SNOHOMISH — In the U.S., it is estimated that every two seconds, someone is in need of a blood transfusion. It is essential for surgeries, cancer treatment, chronic illnesses, and traumatic injuries, according to the American Red Cross. 
The family pet benefits from blood donations the same as people do, and pet blood donors are in high demand. 
“It is a huge benefit,” said Dr. Nina Griffin, manager of the blood donor program and ER doctor at Pilchuck Vet. “It helps save a lot of our patients’ lives and it’s a good way to contribute to those patients.”
Pilchuck Veterinary Hospital (PVH) is seeking eligible cats and dogs to join the blood donor program. Animals often require the blood of donors as much as humans do; the hospital has offered a blood bank for cats and dogs for more than 10 years.
One donation of blood from a healthy cat or dog can save the lives of up to three pets in need.
“Were always working at extending our donor pool,” Griffin said. “There are a lot of different requirements and a very thorough screening process that we do here. That’s overseen by our pathologists, Dr. Sally Lester.”
PVH has a pathologist on staff that helps run the donor program.
“I think we’re the only clinic for that matter that has the pathologist on staff to help us,” Griffin said.
The difference between humans and animals donating blood is the lack of gratification from the animal donor. Animals do not understand they are saving the lives of other pets, but there are incentives for joining the donor pool.
“There’s a lot of good benefits in the program,” Griffin said. “Overall, I think it’s mainly about saving the patient. In emergency cases, we use tons of plasma and tons of blood for those (patients) that need it.”
Animals in the donor program receive an annual exam and screening tests: Complete blood chemistry, blood count, urinalysis and a fecal parasite screening. The tests are free of charge if donors donate a minimum of three times per year.   
According to Griffin, the pre-donation screenings done at Pilchuck Vet are the most thorough she’s seen.
Requirements for the blood donor program include the following:
Dogs must be between 1-7 years-old and a minimum of 50 pounds. Cats must be between 1-7 years-old as well, live indoors and weigh a minimum of 10 pounds. Eligible donors must be up to date on vaccines, never had a blood transfusion, in good health, currently on flea preventative treatments and must be spayed or neutered with known reproductive history.
“We’re really lucky to be able to offer that here and have a pathologist that we can work with,” Griffin said.
The donated blood can be turned into two products, according to Griffin: packed red blood cells and fresh plasma.
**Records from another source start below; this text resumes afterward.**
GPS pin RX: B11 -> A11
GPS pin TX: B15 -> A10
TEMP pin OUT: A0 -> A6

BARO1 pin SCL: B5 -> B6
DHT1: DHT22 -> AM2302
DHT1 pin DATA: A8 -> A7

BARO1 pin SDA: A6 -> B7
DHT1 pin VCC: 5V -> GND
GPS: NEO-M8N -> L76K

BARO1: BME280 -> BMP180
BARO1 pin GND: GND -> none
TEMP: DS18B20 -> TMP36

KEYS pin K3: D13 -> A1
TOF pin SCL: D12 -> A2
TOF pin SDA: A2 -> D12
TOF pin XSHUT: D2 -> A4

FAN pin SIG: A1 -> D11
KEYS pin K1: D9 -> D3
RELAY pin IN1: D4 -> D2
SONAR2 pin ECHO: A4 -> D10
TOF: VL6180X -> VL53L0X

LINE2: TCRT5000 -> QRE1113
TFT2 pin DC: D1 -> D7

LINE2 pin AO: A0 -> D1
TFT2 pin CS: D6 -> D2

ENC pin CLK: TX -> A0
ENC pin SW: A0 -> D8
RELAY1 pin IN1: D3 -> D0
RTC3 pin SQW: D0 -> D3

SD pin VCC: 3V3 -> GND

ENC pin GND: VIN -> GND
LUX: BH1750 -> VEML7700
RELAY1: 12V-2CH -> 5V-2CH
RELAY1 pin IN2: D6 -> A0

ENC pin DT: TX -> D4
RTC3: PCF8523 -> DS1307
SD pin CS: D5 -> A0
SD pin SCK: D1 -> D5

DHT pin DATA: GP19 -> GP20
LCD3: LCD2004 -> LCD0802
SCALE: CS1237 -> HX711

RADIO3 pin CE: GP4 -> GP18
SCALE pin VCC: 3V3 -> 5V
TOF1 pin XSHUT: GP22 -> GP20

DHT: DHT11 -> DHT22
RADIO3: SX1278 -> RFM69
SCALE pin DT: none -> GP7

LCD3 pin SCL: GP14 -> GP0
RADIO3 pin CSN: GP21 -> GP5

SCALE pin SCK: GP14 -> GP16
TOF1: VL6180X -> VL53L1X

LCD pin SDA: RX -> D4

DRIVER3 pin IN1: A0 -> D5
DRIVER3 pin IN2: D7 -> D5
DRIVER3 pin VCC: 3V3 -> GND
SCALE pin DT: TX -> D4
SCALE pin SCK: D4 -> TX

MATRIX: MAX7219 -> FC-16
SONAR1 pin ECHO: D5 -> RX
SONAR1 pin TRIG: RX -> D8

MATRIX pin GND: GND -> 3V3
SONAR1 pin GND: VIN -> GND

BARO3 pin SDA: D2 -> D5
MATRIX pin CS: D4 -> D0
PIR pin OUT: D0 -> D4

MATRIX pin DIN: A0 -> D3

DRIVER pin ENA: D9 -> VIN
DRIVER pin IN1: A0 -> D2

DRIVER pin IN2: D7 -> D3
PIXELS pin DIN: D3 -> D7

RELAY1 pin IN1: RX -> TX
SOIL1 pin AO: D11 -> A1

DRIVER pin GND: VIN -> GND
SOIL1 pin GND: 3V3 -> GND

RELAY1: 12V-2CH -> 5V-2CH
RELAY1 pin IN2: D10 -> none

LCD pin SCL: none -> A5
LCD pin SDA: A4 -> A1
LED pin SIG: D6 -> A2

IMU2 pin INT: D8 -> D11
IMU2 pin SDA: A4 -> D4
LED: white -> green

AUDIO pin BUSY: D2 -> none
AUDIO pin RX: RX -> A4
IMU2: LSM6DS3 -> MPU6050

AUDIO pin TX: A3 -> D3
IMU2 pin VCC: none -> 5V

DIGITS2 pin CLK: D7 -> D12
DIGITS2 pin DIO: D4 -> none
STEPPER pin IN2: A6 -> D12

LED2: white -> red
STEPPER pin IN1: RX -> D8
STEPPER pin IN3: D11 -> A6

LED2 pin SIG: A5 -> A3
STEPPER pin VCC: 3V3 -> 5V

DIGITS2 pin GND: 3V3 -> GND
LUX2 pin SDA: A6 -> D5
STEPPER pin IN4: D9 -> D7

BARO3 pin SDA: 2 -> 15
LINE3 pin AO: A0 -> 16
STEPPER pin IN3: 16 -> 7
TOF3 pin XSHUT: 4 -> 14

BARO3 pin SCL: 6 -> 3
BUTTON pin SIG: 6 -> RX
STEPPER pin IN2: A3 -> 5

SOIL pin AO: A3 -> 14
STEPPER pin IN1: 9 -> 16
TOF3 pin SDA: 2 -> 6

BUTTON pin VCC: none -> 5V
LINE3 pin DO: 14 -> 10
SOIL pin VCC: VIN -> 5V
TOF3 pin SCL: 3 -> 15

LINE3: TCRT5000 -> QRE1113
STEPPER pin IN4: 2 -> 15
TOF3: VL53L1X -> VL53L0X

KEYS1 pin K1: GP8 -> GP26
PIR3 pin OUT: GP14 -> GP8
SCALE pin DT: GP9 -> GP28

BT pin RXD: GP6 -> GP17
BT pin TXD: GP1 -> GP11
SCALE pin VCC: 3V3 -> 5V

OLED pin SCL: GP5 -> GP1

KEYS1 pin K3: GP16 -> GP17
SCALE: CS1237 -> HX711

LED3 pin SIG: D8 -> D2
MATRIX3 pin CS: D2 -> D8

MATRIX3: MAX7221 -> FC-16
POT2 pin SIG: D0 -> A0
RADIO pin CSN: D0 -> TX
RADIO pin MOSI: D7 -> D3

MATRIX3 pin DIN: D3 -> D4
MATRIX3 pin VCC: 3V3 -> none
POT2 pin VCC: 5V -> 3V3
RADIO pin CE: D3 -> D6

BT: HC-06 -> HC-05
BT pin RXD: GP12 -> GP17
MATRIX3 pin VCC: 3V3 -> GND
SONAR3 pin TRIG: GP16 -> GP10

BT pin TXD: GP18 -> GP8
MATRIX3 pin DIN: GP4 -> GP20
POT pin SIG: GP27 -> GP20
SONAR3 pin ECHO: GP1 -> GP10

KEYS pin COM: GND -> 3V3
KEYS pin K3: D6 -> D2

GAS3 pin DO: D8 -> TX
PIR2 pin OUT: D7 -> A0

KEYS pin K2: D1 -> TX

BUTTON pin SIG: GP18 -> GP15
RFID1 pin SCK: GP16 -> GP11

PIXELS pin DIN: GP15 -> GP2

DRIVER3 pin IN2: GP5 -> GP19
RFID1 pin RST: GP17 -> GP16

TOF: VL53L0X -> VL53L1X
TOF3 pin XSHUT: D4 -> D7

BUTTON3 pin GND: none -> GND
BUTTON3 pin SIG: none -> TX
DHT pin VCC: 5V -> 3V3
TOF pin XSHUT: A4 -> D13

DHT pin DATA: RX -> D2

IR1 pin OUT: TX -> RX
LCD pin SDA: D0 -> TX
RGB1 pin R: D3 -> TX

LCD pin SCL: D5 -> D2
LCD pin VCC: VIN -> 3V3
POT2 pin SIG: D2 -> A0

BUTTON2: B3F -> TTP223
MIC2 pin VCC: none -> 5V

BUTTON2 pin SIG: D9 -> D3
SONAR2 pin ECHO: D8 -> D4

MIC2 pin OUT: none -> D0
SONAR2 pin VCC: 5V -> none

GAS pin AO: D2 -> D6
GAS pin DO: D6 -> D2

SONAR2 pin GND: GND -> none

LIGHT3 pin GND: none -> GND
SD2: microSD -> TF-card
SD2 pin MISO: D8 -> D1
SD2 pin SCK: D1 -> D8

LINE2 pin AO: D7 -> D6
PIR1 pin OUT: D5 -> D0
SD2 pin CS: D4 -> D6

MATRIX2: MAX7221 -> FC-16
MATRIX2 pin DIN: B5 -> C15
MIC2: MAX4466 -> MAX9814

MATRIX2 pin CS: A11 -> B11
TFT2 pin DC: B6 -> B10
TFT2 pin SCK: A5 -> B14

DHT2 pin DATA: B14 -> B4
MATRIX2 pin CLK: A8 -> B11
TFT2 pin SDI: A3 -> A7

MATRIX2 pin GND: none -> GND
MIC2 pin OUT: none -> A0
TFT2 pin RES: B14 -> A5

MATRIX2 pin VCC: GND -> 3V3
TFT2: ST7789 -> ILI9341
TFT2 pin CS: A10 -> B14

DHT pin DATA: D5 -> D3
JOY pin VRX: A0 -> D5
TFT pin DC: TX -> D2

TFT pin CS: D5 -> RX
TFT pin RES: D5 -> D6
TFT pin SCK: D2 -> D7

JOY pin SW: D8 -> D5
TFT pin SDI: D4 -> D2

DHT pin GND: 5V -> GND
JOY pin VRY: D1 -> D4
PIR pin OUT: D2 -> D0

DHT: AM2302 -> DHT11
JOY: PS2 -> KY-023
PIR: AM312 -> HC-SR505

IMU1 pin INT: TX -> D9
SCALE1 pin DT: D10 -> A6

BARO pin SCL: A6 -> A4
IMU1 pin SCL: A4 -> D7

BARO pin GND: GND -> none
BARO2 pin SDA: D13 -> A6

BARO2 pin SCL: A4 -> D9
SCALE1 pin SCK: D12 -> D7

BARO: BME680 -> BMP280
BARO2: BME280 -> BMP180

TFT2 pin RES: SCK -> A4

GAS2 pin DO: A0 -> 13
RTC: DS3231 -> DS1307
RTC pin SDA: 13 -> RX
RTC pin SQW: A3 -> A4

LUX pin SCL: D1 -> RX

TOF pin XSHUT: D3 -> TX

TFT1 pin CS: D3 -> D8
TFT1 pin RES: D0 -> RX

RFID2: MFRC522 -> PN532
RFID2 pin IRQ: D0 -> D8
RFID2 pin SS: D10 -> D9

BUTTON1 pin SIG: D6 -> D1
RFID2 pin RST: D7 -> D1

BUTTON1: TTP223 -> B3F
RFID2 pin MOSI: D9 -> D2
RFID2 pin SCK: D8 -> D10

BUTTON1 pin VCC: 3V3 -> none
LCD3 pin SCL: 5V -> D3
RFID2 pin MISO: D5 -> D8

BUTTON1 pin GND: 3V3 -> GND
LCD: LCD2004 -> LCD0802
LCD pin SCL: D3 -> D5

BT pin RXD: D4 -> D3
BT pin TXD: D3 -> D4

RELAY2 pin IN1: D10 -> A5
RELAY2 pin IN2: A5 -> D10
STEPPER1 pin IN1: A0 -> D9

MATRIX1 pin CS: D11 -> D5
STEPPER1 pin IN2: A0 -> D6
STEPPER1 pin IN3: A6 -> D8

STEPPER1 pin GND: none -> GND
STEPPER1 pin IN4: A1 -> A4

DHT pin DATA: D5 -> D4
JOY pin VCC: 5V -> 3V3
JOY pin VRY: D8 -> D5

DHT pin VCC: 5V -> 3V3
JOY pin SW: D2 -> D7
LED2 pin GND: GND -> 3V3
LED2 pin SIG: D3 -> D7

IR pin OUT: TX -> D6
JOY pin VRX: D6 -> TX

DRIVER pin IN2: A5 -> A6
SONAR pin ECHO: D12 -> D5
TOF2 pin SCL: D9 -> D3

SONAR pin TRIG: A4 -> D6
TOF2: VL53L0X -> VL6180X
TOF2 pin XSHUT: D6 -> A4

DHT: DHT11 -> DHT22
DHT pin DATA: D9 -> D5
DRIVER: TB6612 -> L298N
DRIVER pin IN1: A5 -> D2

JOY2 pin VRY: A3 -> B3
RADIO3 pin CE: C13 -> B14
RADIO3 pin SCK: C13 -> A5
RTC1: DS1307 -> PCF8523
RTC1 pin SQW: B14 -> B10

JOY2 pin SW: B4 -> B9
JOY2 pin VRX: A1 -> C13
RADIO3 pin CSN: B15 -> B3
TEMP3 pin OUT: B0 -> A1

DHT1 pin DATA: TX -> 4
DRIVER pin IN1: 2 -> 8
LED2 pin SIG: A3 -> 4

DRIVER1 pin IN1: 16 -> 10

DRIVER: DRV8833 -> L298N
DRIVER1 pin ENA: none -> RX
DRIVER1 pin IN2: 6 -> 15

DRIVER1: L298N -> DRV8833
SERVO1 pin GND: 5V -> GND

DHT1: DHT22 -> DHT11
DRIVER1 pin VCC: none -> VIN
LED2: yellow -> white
The red blood cells can be used to help anemic pets that require a blood transfusion, for instance, if a cat was hit by a car or dogs that have immune diseases where their body’s attacking its own red blood cells. Plasma is what’s left after the blood is spun down. It holds the majority of healing properties and clotting factors that can be used when a pet has suffered a heat stroke or in certain toxicity cases, stated Griffin.